◆ Task goal ◆
This exercise requires an exact copy of each line from the one containing "4000 Eagle Point Corporate Drive Suite 600" down to the last line below.

◆ Data for this exercise ◆
◆ ◆ ◆ ◆ ◆ ◆ ◆
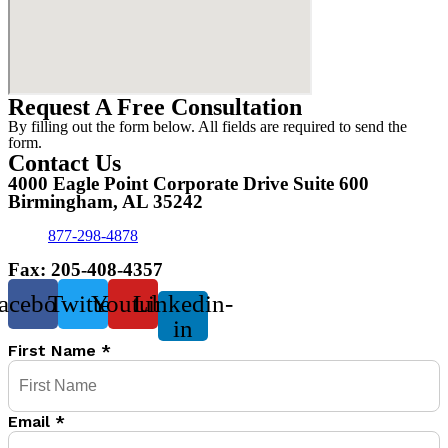
Request A Free Consultation
By filling out the form below. All fields are required to send the
form.
Contact Us
4000 Eagle Point Corporate Drive Suite 600
Birmingham, AL 35242
877-298-4878
Fax: 205-408-4357
acebook
Twitter
Youtube
Linkedin-
in
First Name
*
Email
*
◆ ◆ ◆ ◆ ◆ ◆ ◆
◆ Result for this exercise ◆
4000 Eagle Point Corporate Drive Suite 600
Birmingham, AL 35242
877-298-4878
Fax: 205-408-4357
acebook
Twitter
Youtube
Linkedin-
in
First Name
*
Email
*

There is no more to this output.